This webinar is intended for legal service providers who are new to the area of family-based immigration and will focus on the basics of the family visa petition. We will cover which relatives can qualify for family-based immigration and how they fit and move around the preference categories with events such as marriage, divorce, or the naturalization of the petitioner. After reviewing the role of the visa bulletin, we will explain how priority dates are established, lost, and recaptured, as well as what happens to widows and other beneficiaries when the qualifying relative dies.
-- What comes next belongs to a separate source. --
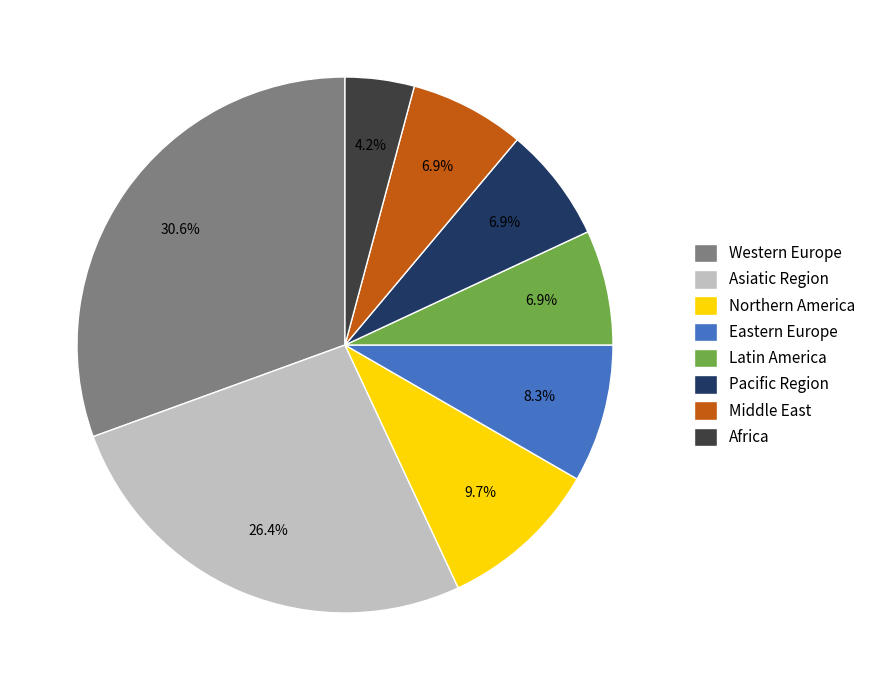

True or false: Western Europe accounts for 41% of the total.

False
The discussion will include an overview of the Child Status Protection Act.
Presenters:
Allison Davenport, ILRC Staff Attorney
Allison Davenport joined the ILRC in 2015 as a staff attorney based in California’s Central Valley, where she was born and raised. Prior to joining the ILRC, she was a clinical instructor with the International Human Rights Law Clinic at UC Berkeley School of Law. At the clinic she directed the establishment of the Legal Support Program for undocumented students, the documentation of human rights abuses against LGBTI individuals in El Salvador, and the promotion of equal access to clean water in California. Allison practiced immigration law, first in private practice and then as founder of the immigration legal services program at Centro Legal de la Raza. Allison also formerly worked as a staff attorney with the Center for Gender and Refugee Studies at UC Hastings. She graduated from UC Berkeley with a JD and an MA in Latin American Studies. Allison speaks Spanish.
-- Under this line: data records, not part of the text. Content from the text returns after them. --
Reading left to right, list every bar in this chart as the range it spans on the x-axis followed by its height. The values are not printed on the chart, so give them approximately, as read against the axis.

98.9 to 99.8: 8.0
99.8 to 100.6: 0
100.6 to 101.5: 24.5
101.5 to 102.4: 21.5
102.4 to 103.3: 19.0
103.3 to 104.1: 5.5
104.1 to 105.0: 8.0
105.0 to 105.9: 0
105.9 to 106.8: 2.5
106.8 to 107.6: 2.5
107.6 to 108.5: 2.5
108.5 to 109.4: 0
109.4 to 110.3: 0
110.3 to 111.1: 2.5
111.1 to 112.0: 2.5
Alison Kamhi, ILRC Staff Attorney
Alison is a dedicated immigrant advocate who brings significant experience in immigration law to the ILRC. Prior to the ILRC, Alison worked as a Clinical Teaching Fellow at the Stanford Law School Immigrants' Rights Clinic, where she supervised removal defense cases and immigrants' rights advocacy projects. Before Stanford, she represented abandoned and abused immigrant youth as a Skadden Fellow at Bay Area Legal Aid and at Catholic Charities Community Services in New York. While in law school, Alison worked at the UNHCR, the ACLU Immigrants' Rights Project, and Greater Boston Legal Services Immigration Unit. After law school, she clerked for the Honorable Julia Gibbons in the U.S. Court of Appeals for the Sixth Circuit. Alison enjoys playing the piano and traveling. Before law school, she received a Fulbright Scholarship to study the rise of neo-Nazism and anti-immigrant sentiment in former East Germany. She has also lived in Russia, France, Cambodia, and Madagascar. Alison received her J.D. from Harvard Law School and her B.A. from Stanford University.